AN OPTIMIZED RESIDUAL CONVOLUTIONAL NEURAL NETWORK FRAMEWORK FOR EARLY DIABETES PREDICTION USING CLINICAL PARAMETERS
Abstract
Diabetes mellitus is a chronic metabolic disorder with increasing global prevalence and serious health complications. Early prediction is important for prevention and effective management. This study developed an optimized Residual Convolutional Neural Network (RCNN) framework for diabetes prediction using clinical parameters from the Pima Indians Diabetes Dataset. Data preprocessing, normalization, and Synthetic Minority Over-sampling Technique (SMOTE) were applied to improve data quality and address class imbalance.

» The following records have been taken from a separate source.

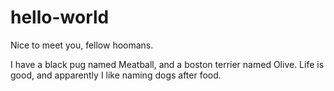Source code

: # hello-world
Nice to meet you, fellow hoomans.

I have a black pug named Meatball, and a boston terrier named Olive. Life is good, and apparently I like naming dogs after food.
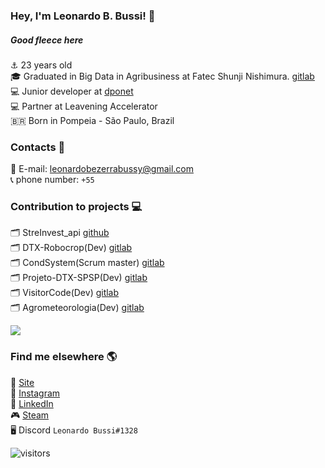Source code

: ### Hey, I'm Leonardo B. Bussi! 🖖


##### Good fleece here

⚓️ 23 years old <br>
🎓 Graduated in Big Data in Agribusiness at Fatec Shunji Nishimura. [gitlab](https://gitlab.com/bdag/) <br>
💻 Junior developer at [dponet](https://www.dponet.com.br/) <br>
💻 Partner at Leavening Accelerator <br>
🇧🇷 Born in Pompeia - São Paulo, Brazil <br>

### Contacts 📱

📨 E-mail: leonardobezerrabussy@gmail.com <br>
📞 phone number: ` +55 ` <br>

### Contribution to projects 💻

🗂 StreInvest_api [github](https://github.com/StreInvest/streinvest_api) <br>
🗂 DTX-Robocrop(Dev) [gitlab](https://gitlab.com/dtx-robocrop) <br>
🗂 CondSystem(Scrum master) [gitlab](https://gitlab.com/bdag/condsystem) <br>
🗂 Projeto-DTX-SPSP(Dev) [gitlab](https://gitlab.com/BDAg/Projeto-DTX-SPSP) <br>
🗂 VisitorCode(Dev) [gitlab](https://gitlab.com/BDAg/qrcodevisits) <br>
🗂 Agrometeorologia(Dev) [gitlab](https://gitlab.com/BDAg/Agrometeorologia) <br>


  <img align="center" src="https://github-readme-stats.anuraghazra1.vercel.app/api/top-langs/?username=leonardobussi&layout=compact&theme=dracula" />


### Find me elsewhere 🌎

🚀 [Site](https://leonardobussi.github.io) <br>
📸 [Instagram](https://instagram.com/bussi_leo) <br>
💼 [LinkedIn](https://www.linkedin.com/in/leonardobbussi/) <br>
🎮 [Steam](https://steamcommunity.com/profiles/76561198818422659) <br>
🖥️ Discord `Leonardo Bussi#1328` <br>


![visitors](https://visitor-badge.laobi.icu/badge?page_id=leonardobussi.leonardobussi)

The proposed RCNN model combines convolutional feature extraction with residual learning to identify complex nonlinear relationships among diabetes-related factors. Model performance was evaluated using accuracy, sensitivity, specificity, and Matthews Correlation Coefficient. The findings demonstrate that deep learning-based prediction can provide an effective computational approach for diabetes screening and clinical decision support. The proposed RCNN model achieved an accuracy of 96.41%, sensitivity of 96.17%, specificity of 97.53%, MCC of 0.94, and AUC of 0.99 on the testing dataset, outperforming conventional machine learning classifiers including Random Forest, Support Vector Machine, Decision Tree, and Extra Trees.